The problem that Democrats and the Left at large have in America is a southern problem. Many still subconsciously participate in this narrative that the South is culturally irredeemable. Too religious, too backwards, too segregated, too racist. Too bigoted to make any meaningful inroads, and so year after year, election cycle after election cycle, we are ignored. This narrative is not only incredibly elitist but it requires you to completely ignore the history of the region. The Civil Rights movement, the movement that completely altered the social fabric in America and paved the way for others, such as the feminist movement, grew out of the South. It was born out of Southern black people being exhausted by the degradation and violence of Jim Crow. Montgomery, Nashville, and Jackson were the battlegrounds for civil rights and racial equality, yet they are not good enough for a stop on the tour? Georgia flipped blue during the 2020 election, contributing to President Biden’s win, but it’s too much to swing through the Atlanta airport?
I am not trying to ascribe any prejudice to these elected officials, nor am I even criticizing their policies. However, this pattern of behavior is why the Left will continue to lose. How can you be the change when you perpetuate the exact same stereotypes that have existed for decades? Let’s not forget that southern states have served as a testing ground for some of the harshest policies related to abortion, immigration, and mass incarceration. Furthermore, much of the backbone of the Democratic voter base, the black community, still lives in the South yet this does not seem to be a convincing enough point for a rally in a middle school gymnasium on a Wednesday night.
This also begs the question: do we want to win? Winning elections requires more than just ideas and rhetoric. It requires strategy. It requires intentional engagement and mobilization of key groups in order to garner votes. Yet we seem to have lost sight of that and feel more comfortable posturing than governing. In the words of one of my favorite rappers, Latto, “do you rap or do you tweet? Cus I can’t tell. Get in the booth”. Do you want to win elections so that you can enact progressive policies to help the American people, or do you want to beef with your colleagues on social media?
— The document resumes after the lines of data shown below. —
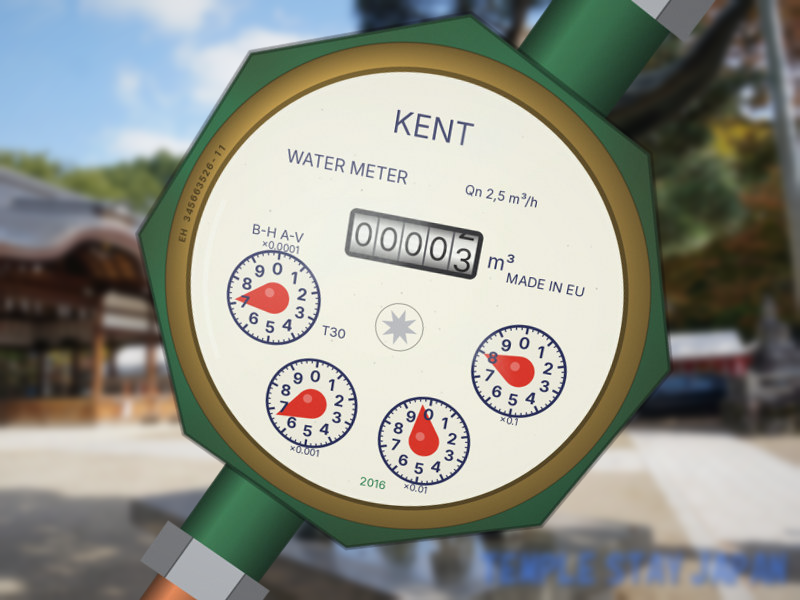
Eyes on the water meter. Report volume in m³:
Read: 2.7967 m³
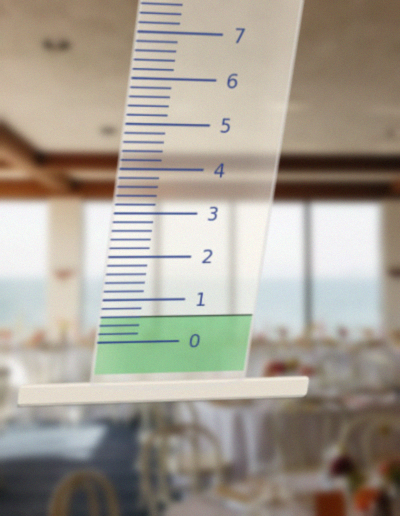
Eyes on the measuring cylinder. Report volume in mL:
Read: 0.6 mL
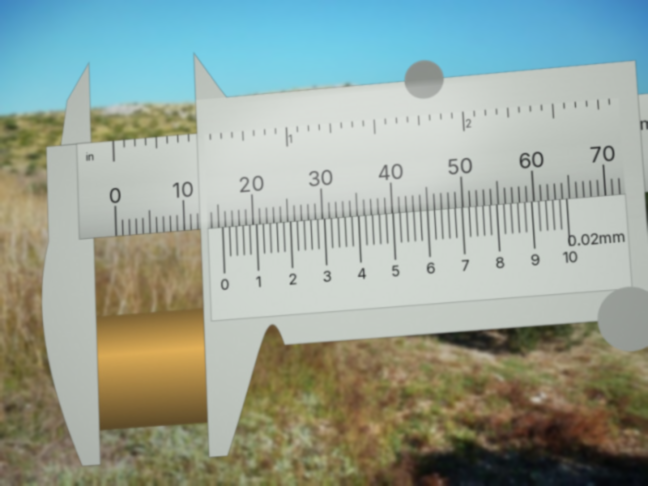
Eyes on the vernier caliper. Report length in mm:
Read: 15.6 mm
Again, this is not a critique of their policies. However, at some point, even the most progressive of people have to be self-reflective. You have to ask yourself why in the face of one of the most polarizing political opponents, your ideas still were not enough to win an election. If you think an entire region of the country is not worth your time, how can you possibly build a meaningful coalition. We alienate southern and then wonder why we see young voters in the region drifting toward the opposition. At the least the opposition says what they have to in order to get their vote. The left cannot even manage that. Even with better integrity and better policies we still cannot win. So maybe it is time to accept that we may be our own worst enemy. You can rap or you can tweet, but it is proving very hard to do both.